Mostimes supported inside with glass fibre in epoxy 
Price the part up (if it's separate) and see what your options are.


----------



## scouseman (Jun 4, 2014)

Caledoniandream said:


> You could get it plastic "welded" can be a bit hit and miss, but mainly motorbike shops are very good at it.
> 
> DIY had some success with commercial type super or epoxy glue.
> Mostimes supported inside with glass fibre in an epoxy
> Price the part up (if it's separate) and see what your options are.

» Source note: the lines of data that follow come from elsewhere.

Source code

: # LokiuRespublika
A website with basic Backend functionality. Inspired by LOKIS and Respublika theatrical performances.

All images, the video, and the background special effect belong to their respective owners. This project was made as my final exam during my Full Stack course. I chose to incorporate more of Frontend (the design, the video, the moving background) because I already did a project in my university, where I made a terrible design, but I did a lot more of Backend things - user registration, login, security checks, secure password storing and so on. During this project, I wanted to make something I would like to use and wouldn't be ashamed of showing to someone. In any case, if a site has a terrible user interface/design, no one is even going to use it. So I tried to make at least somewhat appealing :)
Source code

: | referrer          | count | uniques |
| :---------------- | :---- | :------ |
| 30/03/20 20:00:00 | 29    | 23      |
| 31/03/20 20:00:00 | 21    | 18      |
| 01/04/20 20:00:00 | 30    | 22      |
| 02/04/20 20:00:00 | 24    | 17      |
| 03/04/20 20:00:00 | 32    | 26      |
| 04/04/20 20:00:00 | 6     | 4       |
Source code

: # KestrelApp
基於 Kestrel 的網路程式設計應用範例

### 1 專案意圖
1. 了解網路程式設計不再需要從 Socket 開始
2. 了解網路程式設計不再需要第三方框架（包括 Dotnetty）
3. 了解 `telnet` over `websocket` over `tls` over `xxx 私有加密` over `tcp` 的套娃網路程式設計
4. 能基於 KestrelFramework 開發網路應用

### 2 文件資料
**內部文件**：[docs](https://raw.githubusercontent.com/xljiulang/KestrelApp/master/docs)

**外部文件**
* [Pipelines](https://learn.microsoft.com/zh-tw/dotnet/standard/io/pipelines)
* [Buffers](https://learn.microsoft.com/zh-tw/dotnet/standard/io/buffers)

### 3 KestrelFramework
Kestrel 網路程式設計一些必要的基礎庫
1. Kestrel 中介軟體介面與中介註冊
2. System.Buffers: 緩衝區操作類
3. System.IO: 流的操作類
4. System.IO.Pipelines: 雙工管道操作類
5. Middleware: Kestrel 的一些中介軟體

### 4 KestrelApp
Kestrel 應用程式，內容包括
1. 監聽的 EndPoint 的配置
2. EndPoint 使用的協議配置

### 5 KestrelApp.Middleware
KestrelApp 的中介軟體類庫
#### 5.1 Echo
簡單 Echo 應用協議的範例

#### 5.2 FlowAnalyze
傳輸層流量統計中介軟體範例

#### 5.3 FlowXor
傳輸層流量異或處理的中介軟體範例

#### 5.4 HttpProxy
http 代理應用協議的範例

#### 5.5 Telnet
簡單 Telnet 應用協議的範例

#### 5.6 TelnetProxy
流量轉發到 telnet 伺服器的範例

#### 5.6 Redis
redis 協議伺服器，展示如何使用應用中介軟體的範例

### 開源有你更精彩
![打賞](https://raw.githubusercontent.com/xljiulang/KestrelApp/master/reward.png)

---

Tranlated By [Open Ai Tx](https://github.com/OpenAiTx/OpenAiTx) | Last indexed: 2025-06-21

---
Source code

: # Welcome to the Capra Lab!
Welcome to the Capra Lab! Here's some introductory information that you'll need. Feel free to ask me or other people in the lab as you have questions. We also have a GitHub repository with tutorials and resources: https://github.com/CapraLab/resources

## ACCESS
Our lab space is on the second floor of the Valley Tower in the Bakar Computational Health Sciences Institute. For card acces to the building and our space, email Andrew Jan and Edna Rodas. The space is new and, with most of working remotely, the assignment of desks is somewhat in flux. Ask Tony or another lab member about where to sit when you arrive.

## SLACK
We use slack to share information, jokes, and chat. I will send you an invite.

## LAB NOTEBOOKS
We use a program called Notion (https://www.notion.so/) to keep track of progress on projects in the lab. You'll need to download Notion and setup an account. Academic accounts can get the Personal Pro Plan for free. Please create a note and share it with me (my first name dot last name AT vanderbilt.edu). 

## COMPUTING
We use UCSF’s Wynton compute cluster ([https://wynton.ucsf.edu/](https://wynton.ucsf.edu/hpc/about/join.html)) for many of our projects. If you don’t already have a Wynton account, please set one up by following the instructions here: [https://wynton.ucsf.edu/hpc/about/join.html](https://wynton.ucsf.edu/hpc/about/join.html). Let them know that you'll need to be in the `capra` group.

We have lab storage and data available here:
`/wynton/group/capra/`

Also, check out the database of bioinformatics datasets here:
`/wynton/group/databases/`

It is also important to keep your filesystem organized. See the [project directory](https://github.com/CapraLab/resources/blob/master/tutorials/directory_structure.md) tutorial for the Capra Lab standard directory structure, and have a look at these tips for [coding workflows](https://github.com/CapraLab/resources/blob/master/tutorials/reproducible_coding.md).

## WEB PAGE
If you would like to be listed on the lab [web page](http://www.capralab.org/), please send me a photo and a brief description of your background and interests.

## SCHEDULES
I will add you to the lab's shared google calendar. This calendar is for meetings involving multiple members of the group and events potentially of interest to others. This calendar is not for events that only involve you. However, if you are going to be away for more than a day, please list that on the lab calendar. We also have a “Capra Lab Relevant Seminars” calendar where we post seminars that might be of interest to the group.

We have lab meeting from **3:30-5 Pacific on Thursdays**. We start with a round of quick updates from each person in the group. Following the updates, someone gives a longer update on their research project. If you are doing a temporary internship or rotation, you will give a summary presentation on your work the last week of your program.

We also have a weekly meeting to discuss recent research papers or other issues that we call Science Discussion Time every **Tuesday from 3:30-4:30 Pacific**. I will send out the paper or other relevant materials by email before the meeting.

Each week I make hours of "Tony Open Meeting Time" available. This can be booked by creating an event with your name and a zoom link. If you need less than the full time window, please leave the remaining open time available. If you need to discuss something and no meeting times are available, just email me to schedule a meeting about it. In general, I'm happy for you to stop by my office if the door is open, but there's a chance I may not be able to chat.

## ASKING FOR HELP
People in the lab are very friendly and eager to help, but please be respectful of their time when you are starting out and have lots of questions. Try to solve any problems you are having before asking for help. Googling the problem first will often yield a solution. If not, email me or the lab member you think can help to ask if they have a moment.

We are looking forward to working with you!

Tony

Unfortunately, the part is not sperate and it would mean replacing the whole bumper. My own opinion was probably that a good epoxy ( any recommendations?) and glass fibre is probably my best bet as the plastic bracket is very thin and could break again and it pretty much supports the whole bracket. Cheers


----------



## Harry_p (Mar 18, 2015)

Most epoxies don't stick very well to plastic. I would have a look around the bumper and see if you can find any markings to tell you exactly what type of plastic it is made of. I believe most modern cars have to have these on major parts to make recycling easier.

Once you know what it is you can find a suitable adhesive which doesn't just stick to the surface but eats into it physically bonding the piece together again.

I have a plastic welded which is basically a variable temperature soldering iron with a tip you can feed extra filler material through. Again you still need to know what it is to use the right filler for a lasting repair.


----------



## SunnyBoi (Apr 25, 2013)

I've fixed far worse on my bumper by plastic welding using nothing but a soldering iron. Details here https://www.detailingworld.co.uk/forum/showpost.php?p=5445391&postcount=29


----------



## DLGWRX02 (Apr 6, 2010)

Has this been caused by a bump or knock? If not and it’s just happening ide go back to a dealer, looking at the manufacturer sticker it says 2016, so it’s under 2 years and could be a warranty issue.


----------



## scouseman (Jun 4, 2014)

Thanks, guys, @Sunnyboi I will check out your post and the video, cheers.
It was a second-hand bumper so I doubt the dealer will take it back especially as it needs respraying.
The bumper is actually currently on the car so I have no way of getting the plastic code, I need to remove it again soon though, so it does not break off altogether.


----------